Page-level text extractions:
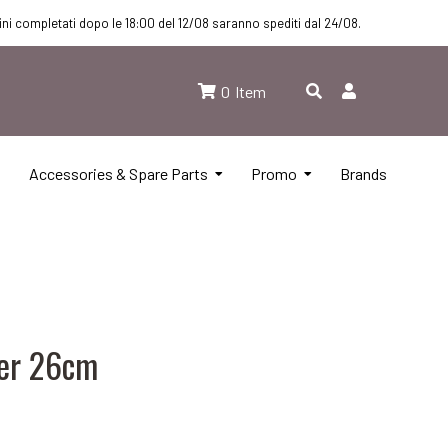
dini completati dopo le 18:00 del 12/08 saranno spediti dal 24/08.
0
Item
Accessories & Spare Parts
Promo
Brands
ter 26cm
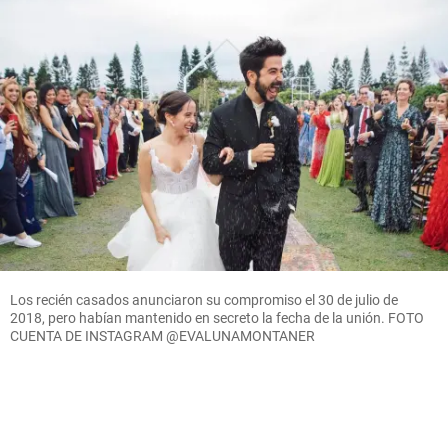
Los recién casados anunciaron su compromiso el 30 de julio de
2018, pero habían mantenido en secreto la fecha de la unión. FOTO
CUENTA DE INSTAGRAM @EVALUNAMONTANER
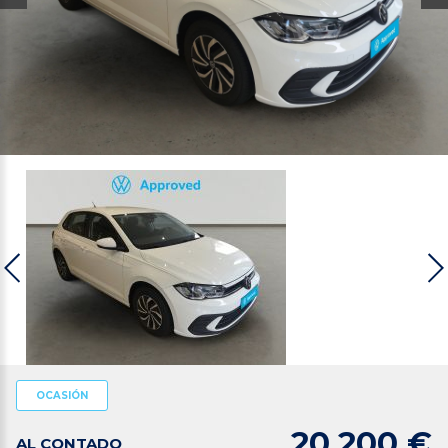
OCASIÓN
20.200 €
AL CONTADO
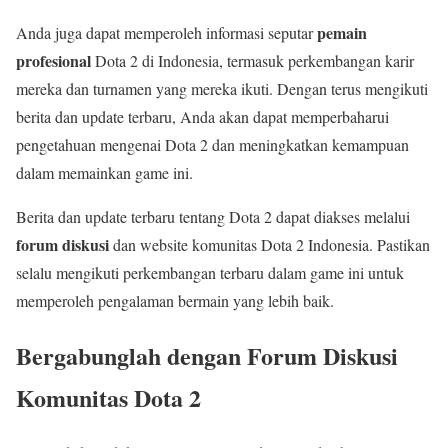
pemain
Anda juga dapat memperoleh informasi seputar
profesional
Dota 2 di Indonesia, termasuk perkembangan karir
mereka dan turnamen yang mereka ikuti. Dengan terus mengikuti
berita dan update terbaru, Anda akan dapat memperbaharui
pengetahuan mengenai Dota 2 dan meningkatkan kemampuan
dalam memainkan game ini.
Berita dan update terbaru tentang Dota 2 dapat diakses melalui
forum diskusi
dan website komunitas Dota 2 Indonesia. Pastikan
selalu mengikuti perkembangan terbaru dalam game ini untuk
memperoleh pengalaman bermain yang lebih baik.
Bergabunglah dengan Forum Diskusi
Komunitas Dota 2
...
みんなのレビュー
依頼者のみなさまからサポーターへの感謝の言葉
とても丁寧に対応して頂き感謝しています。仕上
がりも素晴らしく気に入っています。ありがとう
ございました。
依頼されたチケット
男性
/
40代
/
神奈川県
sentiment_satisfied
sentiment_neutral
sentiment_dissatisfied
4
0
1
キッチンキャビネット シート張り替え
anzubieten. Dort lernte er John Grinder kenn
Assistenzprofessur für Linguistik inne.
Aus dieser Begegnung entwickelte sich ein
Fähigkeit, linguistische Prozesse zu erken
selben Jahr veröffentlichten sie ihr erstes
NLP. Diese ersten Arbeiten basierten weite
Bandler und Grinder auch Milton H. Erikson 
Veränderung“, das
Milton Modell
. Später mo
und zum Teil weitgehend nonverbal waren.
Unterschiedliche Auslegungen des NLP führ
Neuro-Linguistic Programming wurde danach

● **WORK TASK**
How many lines in the entries above include the string "Dota"? Please answer with that number and nothing more.

● **SOLVED PROBLEM**
5